I let my fork drop on my plate and my mouth hang open. The scrap yard was on the side of the highway Dad took to work, and he loved stopping in and searching through the mounds of metallic junk. He’d stop in on Saturdays, too, and drag me along. I couldn’t stand the place. It was filthy and smelled like burning rubber. And Slim Nickles was the biggest jerk I’d ever met. He was usually covered in grease and had a wide red face and a huge gut. He yelled every word he said and loved to intimidate people. The one time he’d noticed me, he warned me to keep my hands in my pockets or he’d snap them off.

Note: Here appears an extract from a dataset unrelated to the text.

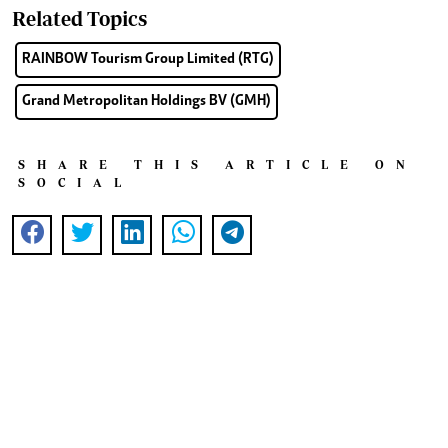
Related Topics
RAINBOW Tourism Group Limited (RTG)
Grand Metropolitan Holdings BV (GMH)
SHARE THIS ARTICLE ON
SOCIAL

Before any sounds of protest could come from my mouth, Mom spoke up. "He’s only thirteen. Are you sure he’s old enough to have a job?"

"He’ll be fourteen this summer. When I was fourteen, I was working as much as a grown man, maybe more," replied Dad, his voice getting louder.

Mom rolled her eyes. "Are you sure that’s going to be a safe place for a boy to work?"

"It’ll be safe enough. As long as he’s not just sitting around the house like last summer. Any more of that and he’ll be a freeloader the rest of his life."

"Oh, Dan," Mom said. "Don’t sound so mean. You’re going to give your own son a complex."

"I’m just trying to do what’s best for him. My dad never let me just lay around."

"I’d be happy to have a job," I broke in, "but does it have to be at the scrap yard?"

"I don’t care where it is, but you’ll have to find someone who’ll hire a fourteen-year-old. Slim’s the only one I know."

The orchard popped into my head, but I didn’t want to say anything about it. My mind raced through other potential employers anywhere near my house. "What about that snow-cone stand by the school?"

"That guy’s got all his kids working there. Nah, this weekend we’ll go talk to Slim and get things lined up."

I stayed quiet the rest of dinner, stewing about the scrap yard. If I put up a big fight and refused to go, my dad would make life at home miserable. And if I went along with him, Slim would be more than happy to make my time away from home miserable. Either way, I was bound to be miserable. I had to find something else, almost anything else.